Bacteria and Archaea are the oldest, most abundant, and particularly most diverse forms of life. They dominate many functions of the biosphere and harbour a huge potential for sustainable biotechnological applications. The task of fully characterizing microbial diversity is incomprehensibly vast. The ‘known unknowns’ have become increasingly apparent in the recent years, while the number of “unknown unknowns” is still heavily debated: some studies suggesting millions, some billions or even trillions of prokaryotic species on Earth. For the majority, only phylogenetic marker genes are known and no cultured representatives exist. At this point it is therefore safe to say that over 99% of all microbial species from the environment remain uncharacterized. They are therefore referred to as Microbial Dark Matter (MDM).

 

Strikingly, even todays’ best-studied microorganisms have not been fully characterised yet.
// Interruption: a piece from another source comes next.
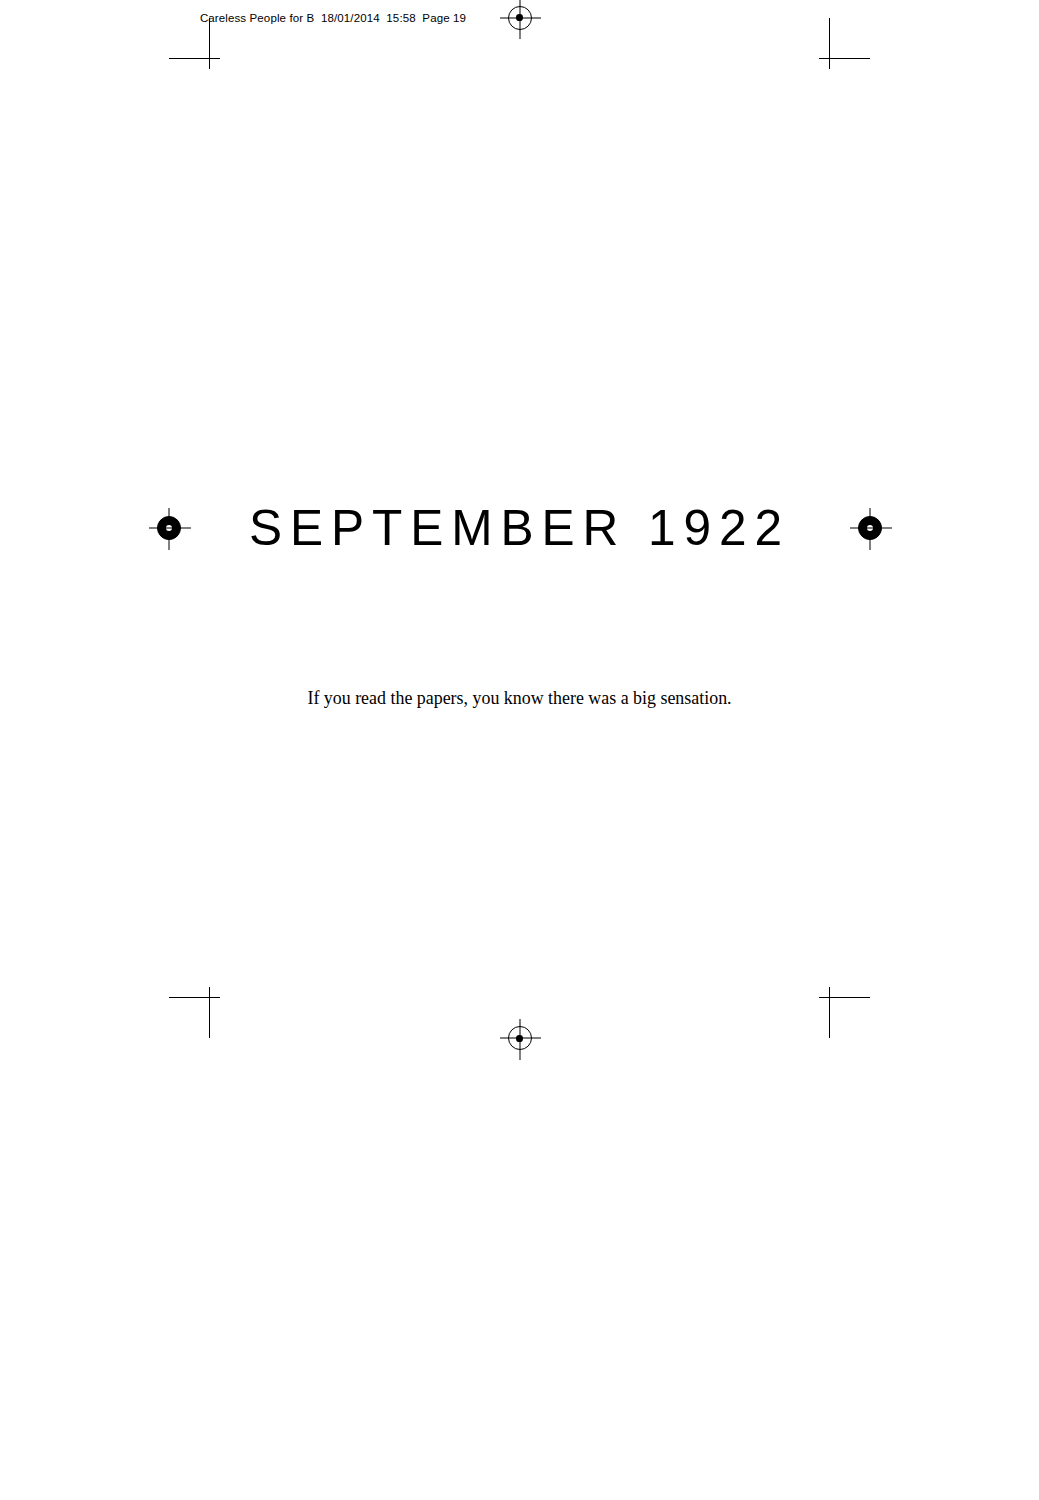Careless People for B 18/01/2014 15:58 Page 19
September 1922
If you read the papers, you know there was a big sensation.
For instance, in the “favourite pet” of microbiologists for over 100 years – the model organism Escherichia coli – the function of more than 30% of proteins has not been determined experimentally and more than 2% of protein-encoding genes have no characterization at all. These so-called hypothetical proteins (HPs) are found across all microbial species and represent an enormous gap of knowledge. They are referred to as Functional Dark Matter (FDM). In addition to their importance for fundamental understanding of biology and evolution, these proteins might also provide novel solutions for medical treatments, bioremediation or bioenergy production.

 

At IBG-5 we aim to elucidate MDM and FDM using cultivation-independent omics approaches, especially single cell omics. We have established one of three high-throughput pipelines worldwide, investigating minimal genome requirements and syntrophic interactions as well as probing horizontal gene transfer and evolutionary pressure. While we have found many novel prokaryotic species and provided direct link information between phylogenetic and metabolic markers, it has become increasingly apparent, that the function of the vast majority of the protein encoding genes in those organisms remains elusive. We therefore strive to improve current gold standard pipelines using Big Omics Data, Artificial Intelligence such as machine and deep learning algorithms, as well as mathematical models for functional predictions to discover novel domains and metabolic features and thereby boost the use of microorganisms in biotechnological applications in the future.